Menurut Eko, saat Ahok melakukan kunjungan ke Kepulauan Seribu memang berdekatan dengan waktu kampanye Pilkada DKI 2017. Jadi kemungkinan disangkut-pautkan dengan Pilkada.
"Karena dalam waktu dekat ada kampanye mungkin dibilang kalau tidak nerima, jadi tidak enak gitu ya. Kalau milih Pak Basuki tidak enak, jadi Pak Basuki itu maunya netral saja. Bukan masalah pilih-memilih tetapi terima saja program ini, toh program ini untuk kesejahteraan masyarakat," tuturnya.
Lebih lanjut, Majelis Hakim pun menanyakan soal video Ahok di Kepulauan Seribu tersebut. "Apakah saudara melihat pidato Ahok di Kepulauan Seribu?," tanya Majelis Hakim.
Saksi pun menjelaskan jika dia tidak melihat langsung pidato Ahok di Kepulauan Seribu tersebut. "saya melihat sendiri di Youtube setelah ada pemberitaan. Secara keseluruhan saya lebih perhatikan pidato Pak Basuki yang ada kata-kata penistaan agamanya," kata Eko.
Majelis hakim pun kemudian menanyakan siapa pengunggah video tersebut dan dijawab saksi dengan tidak tahu persis. "Saya tidak tahu persis tapi saya baca koran Buni Yani, yang asli kan dari Diskominfo DKI," kata Eko.

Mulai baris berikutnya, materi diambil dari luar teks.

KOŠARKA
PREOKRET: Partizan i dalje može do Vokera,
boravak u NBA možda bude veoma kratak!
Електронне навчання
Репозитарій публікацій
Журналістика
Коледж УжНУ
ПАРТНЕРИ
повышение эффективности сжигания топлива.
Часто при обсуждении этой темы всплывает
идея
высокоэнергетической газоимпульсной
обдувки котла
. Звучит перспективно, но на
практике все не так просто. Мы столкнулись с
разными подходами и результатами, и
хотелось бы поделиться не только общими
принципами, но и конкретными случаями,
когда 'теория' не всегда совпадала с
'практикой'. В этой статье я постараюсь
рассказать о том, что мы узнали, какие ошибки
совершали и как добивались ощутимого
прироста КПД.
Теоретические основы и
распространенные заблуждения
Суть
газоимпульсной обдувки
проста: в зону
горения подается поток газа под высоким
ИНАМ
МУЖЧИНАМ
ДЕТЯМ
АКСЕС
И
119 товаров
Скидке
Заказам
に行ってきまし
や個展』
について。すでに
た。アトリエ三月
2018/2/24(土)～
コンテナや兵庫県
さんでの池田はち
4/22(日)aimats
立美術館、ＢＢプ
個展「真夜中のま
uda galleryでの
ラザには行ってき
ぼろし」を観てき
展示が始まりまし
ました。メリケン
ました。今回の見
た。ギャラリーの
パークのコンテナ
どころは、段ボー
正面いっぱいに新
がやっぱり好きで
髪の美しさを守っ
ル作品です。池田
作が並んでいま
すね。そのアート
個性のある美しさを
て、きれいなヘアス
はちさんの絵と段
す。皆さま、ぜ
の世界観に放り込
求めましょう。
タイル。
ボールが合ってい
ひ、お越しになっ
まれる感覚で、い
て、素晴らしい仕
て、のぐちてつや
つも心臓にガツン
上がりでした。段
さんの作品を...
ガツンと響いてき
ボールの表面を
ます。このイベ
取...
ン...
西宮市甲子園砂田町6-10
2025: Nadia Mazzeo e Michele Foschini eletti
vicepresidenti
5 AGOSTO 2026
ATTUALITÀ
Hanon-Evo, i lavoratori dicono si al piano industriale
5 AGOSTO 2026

Majelis hakim kemudian bertanya lagi dalam video itu, terdakwa melakukan kunjungan dalam rangka apa? Eko pun menjelaskan bahwa Ahok menyampaikan program bantuan pemerintah di sana. "Progaramnya banyak ada tentang ikan," ucap Eko.
Dalam sidang ke-13 kasus penodaan agama ini, tim kuasa hukum Ahok dijadwalkan memanggil tiga saksi antara lain Bambang Waluyo Djojohadikoesoemo, Analta Amier, dan Eko Cahyono.

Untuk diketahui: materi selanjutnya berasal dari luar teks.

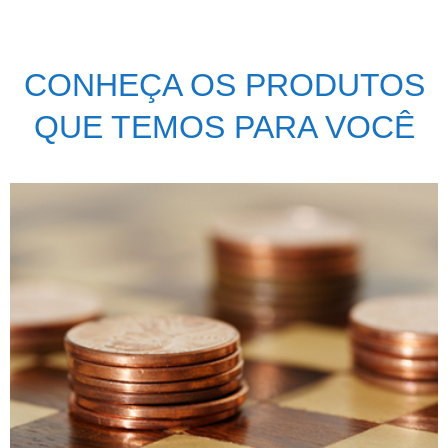
CONHEÇA OS PRODUTOS
QUE TEMOS PARA VOCÊ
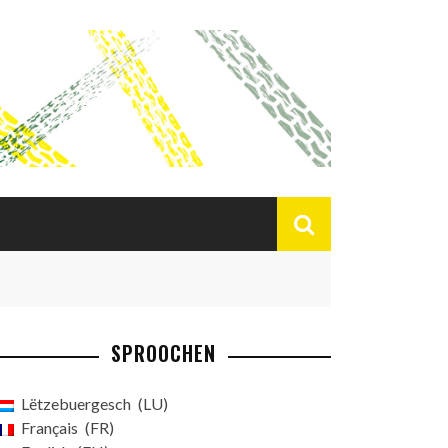
SPROOCHEN
Lëtzebuergesch
LU
Français
FR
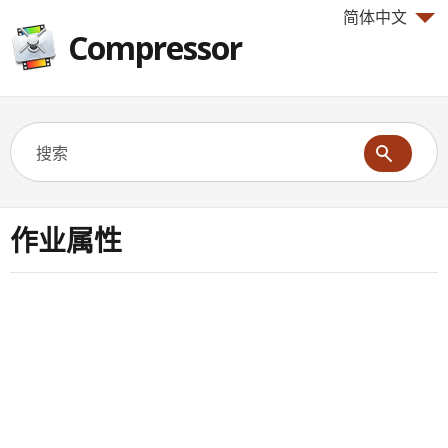
简体中文
Compressor
作业属性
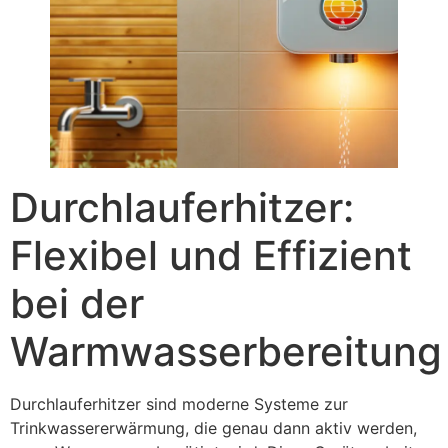
Durchlauferhitzer:
Flexibel und Effizient
bei der
Warmwasserbereitung
Durchlauferhitzer sind moderne Systeme zur
Trinkwassererwärmung, die genau dann aktiv werden,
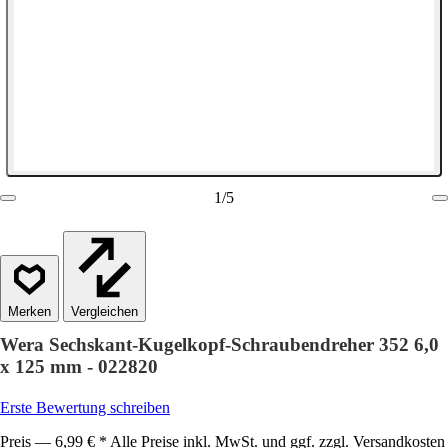
1
/
5
Vergleichen
Wera Sechskant-Kugelkopf-Schraubendreher 352 6,0
x 125 mm - 022820
Erste Bewertung schreiben
Preis — 6,99 € * Alle Preise inkl. MwSt. und ggf. zzgl. Versandkosten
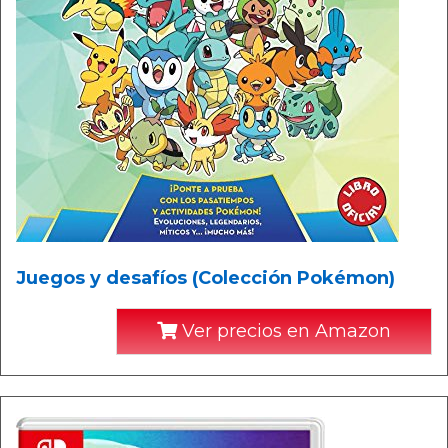
Juegos y desafíos (Colección Pokémon)
Ver precios en Amazon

Ahok dikenakan dakwaan alternatif yakni Pasal 156a dengan ancaman 5 tahun penjara dan Pasal 156 KUHP dengan ancaman 4 tahun penjara.

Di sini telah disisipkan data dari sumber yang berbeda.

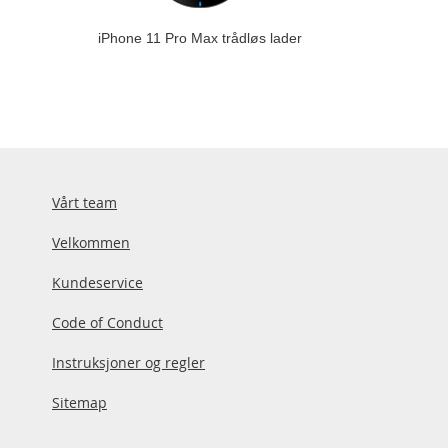
iPhone 11 Pro Max trådløs lader
Vårt team
Velkommen
Kundeservice
Code of Conduct
Instruksjoner og regler
Sitemap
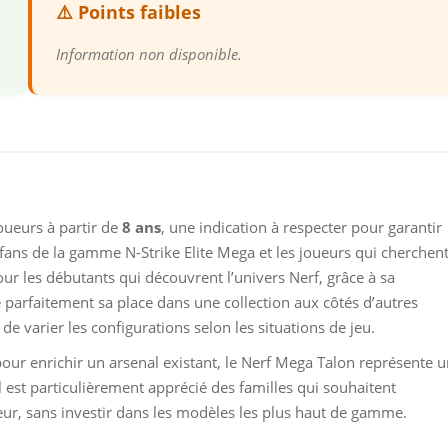
⚠️ Points faibles
Information non disponible.
ueurs à partir de
8 ans
, une indication à respecter pour garantir
les fans de la gamme N-Strike Elite Mega et les joueurs qui cherchen
ur les débutants qui découvrent l’univers Nerf, grâce à sa
uve parfaitement sa place dans une collection aux côtés d’autres
e varier les configurations selon les situations de jeu.
our enrichir un arsenal existant, le Nerf Mega Talon représente 
l est particulièrement apprécié des familles qui souhaitent
eur, sans investir dans les modèles les plus haut de gamme.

Menurut Pasal 156 KUHP, barang siapa di muka umum menyatakan perasaan permusuhan, kebencian atau penghinaan terhadap suatu atau beberapa golongan rakyat Indonesia diancam dengan pidana penjara paling lama empat tahun atau pidana denda paling banyak empat ribu lima ratus rupiah.
Perkataan golongan dalam pasal ini dan pasal berikutnya berarti tiap-tiap bagian dari rakyat Indonesia yang berbeda dengan suatu atau beberapa bagian lainnya karena ras, negeri asal, agama, tempat asal, keturunan, kebangsaan atau kedudukan menurut hukum tata negara.
Sementara menurut Pasal 156a KUHP, pidana penjara selama-lamanya lima tahun dikenakan kepada siapa saja yang dengan sengaja di muka umum mengeluarkan perasaan atau melakukan perbuatan yang pada pokoknya bersifat permusuhan, penyalahgunaan atau penodaan terhadap suatu agama yang dianut di Indonesia.